[Opening Text block section]

I am new to the Azure data factory and looking to copy CSV data into my table having a foreign key relationship. Here are my tables:
Customer table
CREATE TABLE [dbo].[Customer]
(
[Id] UNIQUEIDENTIFIER NOT NULL PRIMARY KEY, -- Primary Key column
[CustomerNumber] NVARCHAR(50) NOT NULL,
[FirstName] NVARCHAR(50) NOT NULL,
[LastName] NVARCHAR(50) NOT NULL,
[CreatedOn] datetime,
[CreatedBy] NVARCHAR(255),
[ModifiedOn] datetime,
[ModifiedBy] NVARCHAR(255)
);
GO
-- Insert rows into table 'Customer' in schema '[dbo]'
INSERT INTO [dbo].[Customer]
VALUES
(
NEWID(),'Tom123', 'Tom', 'Shehu',GETDATE(),'test',GETDATE(),'admin'
),
(
NEWID(),'Harol234', 'Harold', 'Haoxa',GETDATE(),'test',GETDATE(),'admin'
),
(
NEWID(),'Peter345', 'Peter', 'Begu',GETDATE(),'test',GETDATE(),'admin'
),
(
NEWID(),'Marlin09', 'Marlin', 'Hysi',GETDATE(),'test',GETDATE(),'admin'
)
GO
Product Table
CREATE TABLE [dbo].[Product]
(
[Id] UNIQUEIDENTIFIER NOT NULL PRIMARY KEY, -- Primary Key column
[Name] NVARCHAR(50) NOT NULL,
[ErpNumber] NVARCHAR(50) NOT NULL,
[Description] NVARCHAR(50) NOT NULL,
[CreatedOn] datetime,
[CreatedBy] NVARCHAR(255),
[ModifiedOn] datetime,
[ModifiedBy] NVARCHAR(255)

[Closing Text block section]
[Opening Stored data section]

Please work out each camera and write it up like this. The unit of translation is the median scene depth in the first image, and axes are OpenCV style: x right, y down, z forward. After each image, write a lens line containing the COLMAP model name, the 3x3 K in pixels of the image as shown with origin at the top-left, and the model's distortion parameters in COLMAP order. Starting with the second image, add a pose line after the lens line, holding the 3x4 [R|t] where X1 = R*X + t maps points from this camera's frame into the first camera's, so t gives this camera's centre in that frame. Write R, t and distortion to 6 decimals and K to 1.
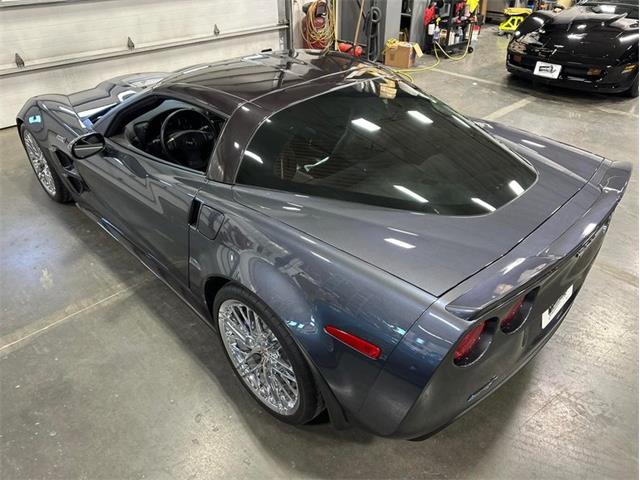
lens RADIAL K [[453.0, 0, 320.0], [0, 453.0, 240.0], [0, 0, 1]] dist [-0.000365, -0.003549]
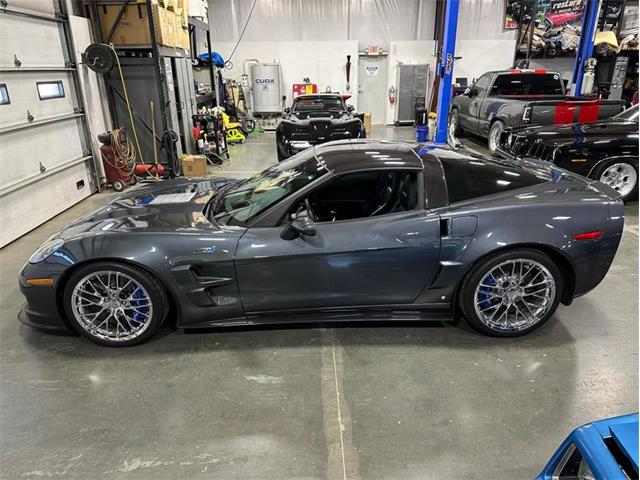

[Closing Stored data section]

*Required tasks:*
1. In the Azure Data Factory post, what data type is given to the Id column of the Customer table?
2. Carry on the Azure Data Factory post from the point where it stops, keeping its style.

*Your written answers:*
1. UNIQUEIDENTIFIER

2.
);
GO
-- Insert rows into table 'Product' in schema '[dbo]'
INSERT INTO [dbo].[Product]
VALUES
(
NEWID(), 'EI500CMZ', 'EI500CMZ','7-Day test product',GETDATE(),'Tom',GETDATE(),'Tom'
),
(
NEWID(), 'ST0SMX', 'ST0SMX','7-Day heavy duty product',GETDATE(),'Tom',GETDATE(),'Tom'
),
(
NEWID(), 'EH30MZ', 'EH30MZ','Electronic water test product',GETDATE(),'Tom',GETDATE(),'Tom'
)
CustomerProduct table
CREATE TABLE [dbo].[CustomerProduct]
(
[Id] UNIQUEIDENTIFIER NOT NULL PRIMARY KEY, -- Primary Key column
[CustomerId] UNIQUEIDENTIFIER NOT NULL,
[ProductId] UNIQUEIDENTIFIER NOT NULL,
[Name] NVARCHAR(255) NOT NULL,
[CreatedOn] datetime,
FOREIGN KEY(CustomerId) REFERENCES Customer(Id),
FOREIGN KEY(ProductId) REFERENCES Product(Id)
);
GO
Below is my CSV file data:
CustomerNumber,ErpNumber,Name
Tom123,EI500CMZ,EI500CMZ2340
Harol234,ST0SMX,ST0SMX74770
Peter345,EH30MZ,EH30MZ00234
Now I am looking to insert data into my 3rd table i.e CustomerProduct but I am not understanding how that "CustomerId", "ProductId" and "Name" will get inserted.
In the above CSV data, I am getting the "CustomerNumber" and "ErpNumber" but during the insertion "CustomerId" and "ProductId" should go in the table.
Not understanding how to do this.
So far I have done this in the Azure data factory:
Created a blob storage account. Added a container in blob storage and uploaded my CSV file.
Created a linked service of type Azure blob storage called "CustomerProductInputService" that will talk to blob storage
Created a linked service of type Azure SQL database called "CustomerProductOutputService" that will communicate with the "CustomerProduct" table.
Created a dataset of type azure blob. This will receive the data from "CustomerProductInputService".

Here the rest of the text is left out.